Header

11.06.2024 | 15:00 - 16:00 (CET)

AI-Cafe presents: The Information Bottleneck Principle for Analysis and Design of Neural Classifiers

Bernhard C. Geiger (Key Researcher at Know-Center GmbH, Austria)

The information bottleneck principle, a mathematical formulation of Occam's Razor, aim to create latent representations that are sufficient for a task and maximally compressed – a minimal sufficient statistic. In this talk, we first critically reflect on the application of the information bottleneck principle in deep learning, addressing the question whether and how compression can be connected to generalization performance. We discuss theoretical, experimental, and engineering evidence in the shape of non-vacuous generalization bounds, information plane analyses, and neural classifiers successfully trained using the information bottleneck principle. Taken together, these three perspectives suggest that compressed representations help improving generalization and robustness.
In the second, shorter part of the talk, we argue that (variational) approaches used to implement the intractable information bottleneck objective can also be successfully used to implement other information-theoretic objectives.
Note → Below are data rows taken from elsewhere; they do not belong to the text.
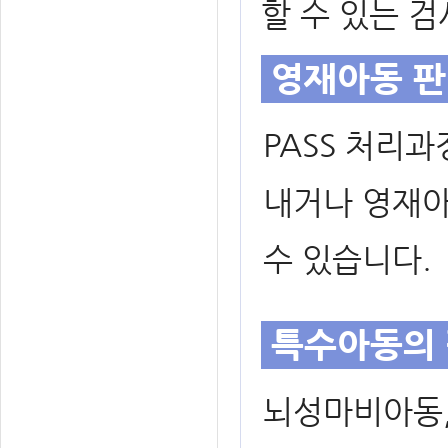
할 수 있는 
영재아동 
PASS 처리
내거나 영재아
수 있습니다.
특수아동의
뇌성마비아동,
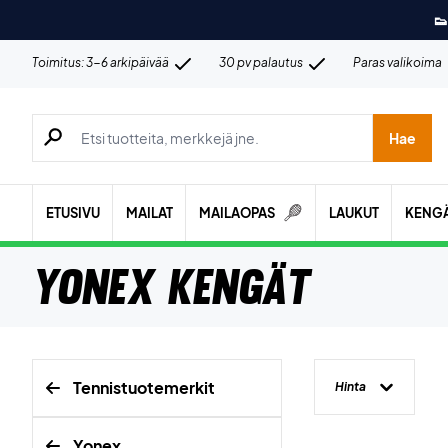
👟
Toimitus: 3-6 arkipäivää
30 pv palautus
Paras valikoima
Hae tuotteita, merkkejä jne.
Hae
ETUSIVU
MAILAT
MAILAOPAS
LAUKUT
KENG
Yonex Kengät
Tennistuotemerkit
Hinta
Yonex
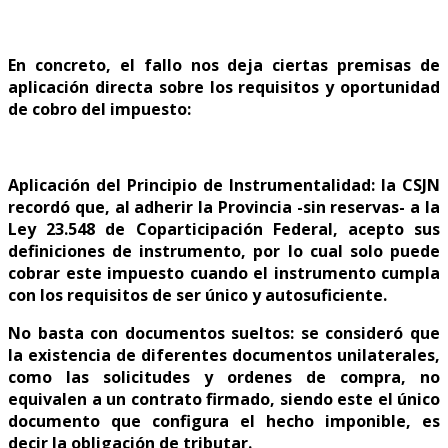
En concreto, el fallo nos deja ciertas premisas de
aplicación directa sobre los requisitos y oportunidad
de cobro del impuesto:
Aplicación del Principio de Instrumentalidad: la CSJN
recordó que, al adherir la Provincia -sin reservas- a la
Ley 23.548 de Coparticipación Federal, acepto sus
definiciones de instrumento, por lo cual solo puede
cobrar este impuesto cuando el instrumento cumpla
con los requisitos de ser único y autosuficiente.
No basta con documentos sueltos: se consideró que
la existencia de diferentes documentos unilaterales,
como las solicitudes y ordenes de compra, no
equivalen a un contrato firmado, siendo este el único
documento que configura el hecho imponible, es
decir la obligación de tributar.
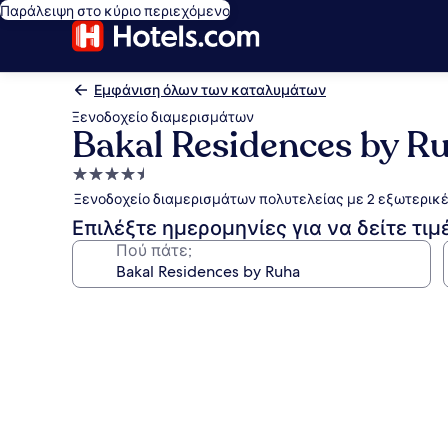
Παράλειψη στο κύριο περιεχόμενο
Εμφάνιση όλων των καταλυμάτων
Ξενοδοχείο διαμερισμάτων
Bakal Residences by R
Κατάλυμα
με
Ξενοδοχείο διαμερισμάτων πολυτελείας με 2 εξωτερικές
4.5
Επιλέξτε ημερομηνίες για να δείτε τιμ
αστέρια
Πού πάτε;
Συλλογή
φωτογραφιών
για
Bakal
Residences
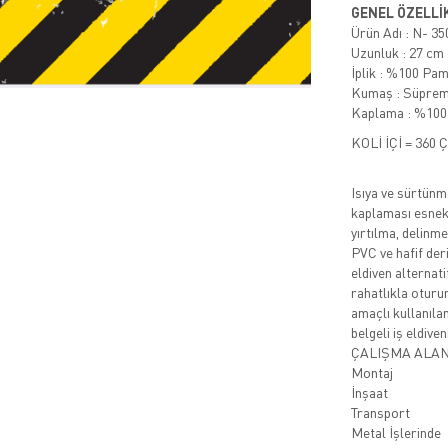
GENEL ÖZELLİ
Ürün Adı : N- 
Uzunluk : 27 cm
İplik : %100 Pa
Kumaş : Süprem,
Kaplama : %100
KOLİ İÇİ = 360 
Isıya ve sürtünm
kaplaması esnekl
yırtılma, delin
PVC ve hafif deri
eldiven alternat
rahatlıkla oturur
amaçlı kullanıl
belgeli iş eldiveni
ÇALIŞMA ALANI
Montaj
İnşaat
Transport
Metal İşlerinde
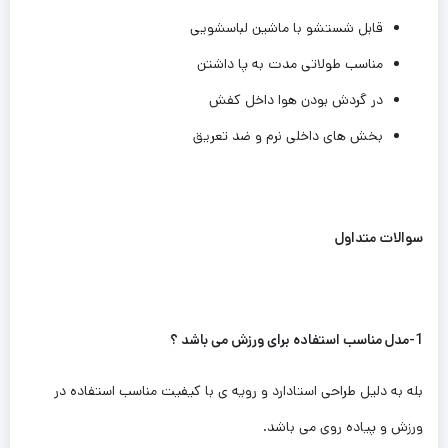
قابل شستشو با ماشین لباسشویی
مناسب طولاتی مدت به پا داشتن
در گردش بودن هوا داخل کفش
بخش های داخلی نرم و ضد تعریق
سوالات متداول
1-مدل مناسب استفاده برای ورزش می باشد ؟
بله به دلیل طراحی استادارد و رویه ی با کیفیت مناسب استفاده در
ورزش و پیاده روی می باشد.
We concretize this with the example of invariant representation learning for fair classification. We show that the resulting method has interesting and desirable properties, suggesting that information-theoretic objectives can be useful ingredients for deep learning.

Speakers

Bernhard C. Geiger

Bernhard C. Geiger received the Dipl.-Ing. degree in Electrical Engineering (with distinction), the Dr. techn. degree in Electrical and Information Engineering (with distinction), and the venia docendi in Theoretical Information Engineering from Graz University of Technology, Austria, in 2009, 2014, and 2023, respectively. Currently he is a Key Researcher at Know-Center GmbH, Graz, Austria, where he leads the research area on Methods & Algorithms for Artificial Intelligence. His research interests cover information theory for signal processing and machine learning, theory-assisted machine learning, and information-theoretic model reduction for Markov chains and hidden Markov models.